Pejabat AS menggambarkan pengaturan baru itu mirip dengan langkah yang terakhir disaksikan ketika Washington mengawasi pertahanan Eropa melawan Uni Soviet.

Yoon telah berusaha untuk meyakinkan publik Korea Selatan yang semakin gugup tentang komitmen AS untuk apa yang disebut "pencegahan yang diperluas", di mana aset AS - termasuk senjata nuklir - berfungsi untuk mencegah serangan terhadap sekutu.

Mayoritas warga Korea Selatan sekarang percaya bahwa negara tersebut harus mengembangkan senjata nuklirnya sendiri, menurut survei. Yoon sebelumnya mengisyaratkan Seoul bisa mengejar opsi ini.

Sama sekali tidak.
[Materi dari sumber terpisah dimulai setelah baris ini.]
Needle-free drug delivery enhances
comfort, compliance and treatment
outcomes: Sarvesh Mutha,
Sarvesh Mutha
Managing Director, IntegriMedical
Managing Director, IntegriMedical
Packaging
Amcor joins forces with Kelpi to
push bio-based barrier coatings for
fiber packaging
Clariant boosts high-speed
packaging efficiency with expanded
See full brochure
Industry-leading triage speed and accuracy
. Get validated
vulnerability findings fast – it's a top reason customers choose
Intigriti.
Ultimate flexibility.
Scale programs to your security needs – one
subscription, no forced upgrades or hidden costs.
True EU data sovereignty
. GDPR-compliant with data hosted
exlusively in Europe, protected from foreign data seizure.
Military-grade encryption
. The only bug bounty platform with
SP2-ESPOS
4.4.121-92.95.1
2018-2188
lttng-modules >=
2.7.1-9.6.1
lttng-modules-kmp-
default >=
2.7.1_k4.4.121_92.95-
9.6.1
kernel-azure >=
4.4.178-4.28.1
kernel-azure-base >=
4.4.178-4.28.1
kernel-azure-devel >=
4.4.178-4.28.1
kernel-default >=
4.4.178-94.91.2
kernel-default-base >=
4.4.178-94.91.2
Dan ini bisa menimbulkan masalah, kata para ahli.

"Satu hal yang jelas: ada kesepakatan tersirat bahwa Seoul tidak akan melakukan nuklir," kata Soo Kim, Policy Practice Area Lead di LMI Consulting dan mantan analis CIA.

"Ambisi nuklir Seoul telah ditutup."

Gi-Wook Shin, pakar Korea dan profesor sosiologi di Universitas Stanford, mengatakan kepada AFP bahwa deklarasi tersebut merupakan "langkah maju".
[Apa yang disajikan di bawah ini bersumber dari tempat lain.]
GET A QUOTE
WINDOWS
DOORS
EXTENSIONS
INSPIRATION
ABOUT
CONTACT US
"Saya kira ini tidak akan cukup untuk menenangkan publik Korea Selatan yang semakin menuntut agar Seoul mengembangkan senjata nuklirnya sendiri," kata Shin.

Kerja sama yang lebih erat antara musuh bebuyutan yang dideklarasikan sendiri, Washington dan Seoul, pasti akan menjadi perhatian rezim Kim Jong Un dan mungkin ada lebih banyak peluncuran rudal untuk menunjukkan hal ini, kata para ahli.

Di depan umum, "Korea Utara akan meremehkan pesan jaminan dari AS terkait pencegahan nuklir", kata Chun In-bum, pensiunan jenderal militer Korea Selatan, kepada AFP.

Tapi di balik pintu tertutup "mereka akan mendapatkan pesan: jika mereka menggunakan senjata nuklir, itu akan menjadi akhir dari rezim", katanya.

Setelah menghabiskan beberapa dekade - dan sebagian besar dari PDB negara miskin itu - untuk mengembangkan program senjata nuklirnya yang dilarang, Kim tidak akan mengubah jalur, kata para ahli.

"Tidak mungkin Korea Utara akan menyerahkan senjata nuklirnya dengan menyerah pada ancaman ini," kata Yang Moo-jin, presiden Universitas Studi Korea Utara di Seoul, kepada AFP.

Masalah utama dengan Deklarasi Washington bukanlah perjanjian itu sendiri, tetapi disfungsi politik AS, yang berarti tidak ada gunanya setelah pemilihan presiden berikutnya di sana, kata Karl Friedhoff dari Chicago Council on Global Affairs kepada AFP.

Potensi kembalinya kekuasaan mantan presiden AS Donald Trump kemungkinan akan memicu "diskusi yang sangat serius" di Seoul, katanya.

Untuk hubungan AS-Korea Selatan "tantangan terbesar adalah sesuatu yang aliansi tidak benar-benar memiliki kendali atas: politik dalam negeri AS", katanya.

"Ada kekhawatiran serius di Seoul tentang kembalinya GOP -- terutama Trump -- ke Gedung Putih. Jika dia memenangkan pemilihan pada 2024, itu bisa memicu pergantian peristiwa yang sangat tidak terduga dalam hubungan tersebut."